Cosenza, parla Mutti: "Sciaudone e Tutino il quid in più dei lupi"

Bortolo Mutti
Bortolo Mutti

Mister Bortolo Mutti, ex allenatore tra le altre di Palermo e Cosenza, ha rilasciato un'interessante intervista a Gazzetta del Sud nella settimana che precede la sfida proprio tra Cosenza e Palermo sabato pomeriggio al Marulla:

"Pensando a Cosenza e Palermo si risvegliano in me i sentimenti di un tempo, che sono tutt'oggi molto forti. Ho trascorso tanti anni sulle panchine delle due squadre e sabato seguirò la partita, anche se non dal vivo. Nella città dei bruzi penso che verrò più in là, in estate, per salutare vecchi amici di un tempo come il patron Paolo Fabiano Pagliuso, il team manager Eugenio Caligiuri o il preparatore dei portieri, Maurizio Guido. Per fortuna ho la possibilità di vedere all'opera i lupi in tv e seguo la serie B con grande attenzione".

"Guai a lasciare qualcosa di intentato. Se c’è uno spiraglio, i rossoblù hanno il dovere di provarci. Condizioni del terreno di gioco? Quando ho visto in che condizioni era ridotto il manto erboso del “Marulla” sono rimasto quasi basito, perché ai miei tempi era sempre un gioiellino. Ricordo le discussioni con lo storico giardiniere del campo, Pasquale Grandinetti, perché il suo scopo principale era preservarlo in vista delle gare, mentre noi spingevamo per allenarci lì. Devo ammettere che, però, al fischio d’inizio, in qualsiasi condizioni atmosferiche, giocare su un biliardo del genere era un lusso, anche per squadre di serie A. A causa dello 0-3 a tavolino incassato contro il Verona, inoltre, i rossoblù hanno gettato alle ortiche una grossa chance: i tre punti, in caso di vittoria, avrebbero cambiato il volto attuale della classifica e forse dell’intera stagione".

“Il Cosenza è ben allenato e ha un ottimo organico, ma ha due giocatori forti e determinati.
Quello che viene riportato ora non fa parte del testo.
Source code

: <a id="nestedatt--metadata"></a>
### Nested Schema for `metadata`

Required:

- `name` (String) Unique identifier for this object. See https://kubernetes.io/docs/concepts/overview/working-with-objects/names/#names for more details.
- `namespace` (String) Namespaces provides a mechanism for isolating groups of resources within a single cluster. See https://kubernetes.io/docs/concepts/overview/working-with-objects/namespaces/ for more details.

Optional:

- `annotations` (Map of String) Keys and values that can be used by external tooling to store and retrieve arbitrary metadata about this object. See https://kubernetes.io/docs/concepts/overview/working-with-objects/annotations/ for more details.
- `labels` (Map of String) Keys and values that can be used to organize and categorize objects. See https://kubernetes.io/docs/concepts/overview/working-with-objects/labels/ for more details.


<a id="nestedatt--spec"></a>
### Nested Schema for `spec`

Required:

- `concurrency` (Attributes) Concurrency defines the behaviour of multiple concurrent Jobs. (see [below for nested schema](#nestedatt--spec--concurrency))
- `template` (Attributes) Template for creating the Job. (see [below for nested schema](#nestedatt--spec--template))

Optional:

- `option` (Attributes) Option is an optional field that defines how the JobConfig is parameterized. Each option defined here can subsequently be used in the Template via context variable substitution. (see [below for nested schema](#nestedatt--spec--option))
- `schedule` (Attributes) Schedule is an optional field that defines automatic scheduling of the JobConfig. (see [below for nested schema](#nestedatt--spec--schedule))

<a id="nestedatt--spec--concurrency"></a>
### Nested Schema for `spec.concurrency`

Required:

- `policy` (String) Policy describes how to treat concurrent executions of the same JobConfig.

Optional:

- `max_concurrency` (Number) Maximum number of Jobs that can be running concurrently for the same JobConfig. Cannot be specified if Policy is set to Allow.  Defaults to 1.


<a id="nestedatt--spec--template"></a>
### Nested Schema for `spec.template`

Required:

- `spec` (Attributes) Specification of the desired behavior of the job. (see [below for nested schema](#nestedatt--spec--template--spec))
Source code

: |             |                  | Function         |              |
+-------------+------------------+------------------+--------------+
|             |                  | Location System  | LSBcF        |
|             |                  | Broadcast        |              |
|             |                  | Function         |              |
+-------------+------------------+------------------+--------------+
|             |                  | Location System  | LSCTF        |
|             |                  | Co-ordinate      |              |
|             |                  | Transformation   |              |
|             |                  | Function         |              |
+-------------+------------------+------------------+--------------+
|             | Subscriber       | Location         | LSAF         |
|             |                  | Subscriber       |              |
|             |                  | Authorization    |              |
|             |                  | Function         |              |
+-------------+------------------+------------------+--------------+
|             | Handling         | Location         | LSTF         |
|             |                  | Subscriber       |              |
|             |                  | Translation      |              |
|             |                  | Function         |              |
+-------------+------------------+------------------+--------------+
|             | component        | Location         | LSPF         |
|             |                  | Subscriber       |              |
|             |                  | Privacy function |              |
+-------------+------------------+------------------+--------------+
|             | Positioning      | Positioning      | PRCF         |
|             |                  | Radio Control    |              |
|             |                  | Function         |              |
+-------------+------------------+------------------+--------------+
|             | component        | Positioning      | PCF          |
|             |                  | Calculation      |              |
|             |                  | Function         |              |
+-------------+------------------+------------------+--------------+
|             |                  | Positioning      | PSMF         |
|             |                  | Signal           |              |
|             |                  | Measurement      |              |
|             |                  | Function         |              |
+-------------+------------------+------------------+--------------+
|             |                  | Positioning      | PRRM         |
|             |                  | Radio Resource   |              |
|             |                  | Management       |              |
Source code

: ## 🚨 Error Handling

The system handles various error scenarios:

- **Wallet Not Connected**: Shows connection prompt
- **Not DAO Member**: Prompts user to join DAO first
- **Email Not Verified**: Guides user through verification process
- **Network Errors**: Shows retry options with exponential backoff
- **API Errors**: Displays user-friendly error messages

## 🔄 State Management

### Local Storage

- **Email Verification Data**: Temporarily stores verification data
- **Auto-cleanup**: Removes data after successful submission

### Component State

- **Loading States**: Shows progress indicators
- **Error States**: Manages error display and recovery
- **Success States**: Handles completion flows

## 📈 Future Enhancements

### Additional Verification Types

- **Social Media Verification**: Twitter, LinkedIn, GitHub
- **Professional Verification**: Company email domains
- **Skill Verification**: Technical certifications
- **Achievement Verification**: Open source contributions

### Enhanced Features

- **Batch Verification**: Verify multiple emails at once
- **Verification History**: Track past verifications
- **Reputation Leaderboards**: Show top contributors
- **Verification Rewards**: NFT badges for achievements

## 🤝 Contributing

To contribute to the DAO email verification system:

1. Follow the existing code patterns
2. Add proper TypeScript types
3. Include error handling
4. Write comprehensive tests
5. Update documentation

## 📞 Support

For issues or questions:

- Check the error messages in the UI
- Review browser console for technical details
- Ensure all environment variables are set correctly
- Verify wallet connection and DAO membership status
Il primo è, senza ombra di dubbio, Gennaro Tutino, mentre l'altro è Sciaudone, centrocampista col vizio del gol che è stato e continuerà a essere decisivo. Quanto al Palermo, c’è da tenere a bada un giocatore con la personalità e l’esperienza di Rispoli, mentre Trajkovski e Nestorovski sono una coppia-gol da paura".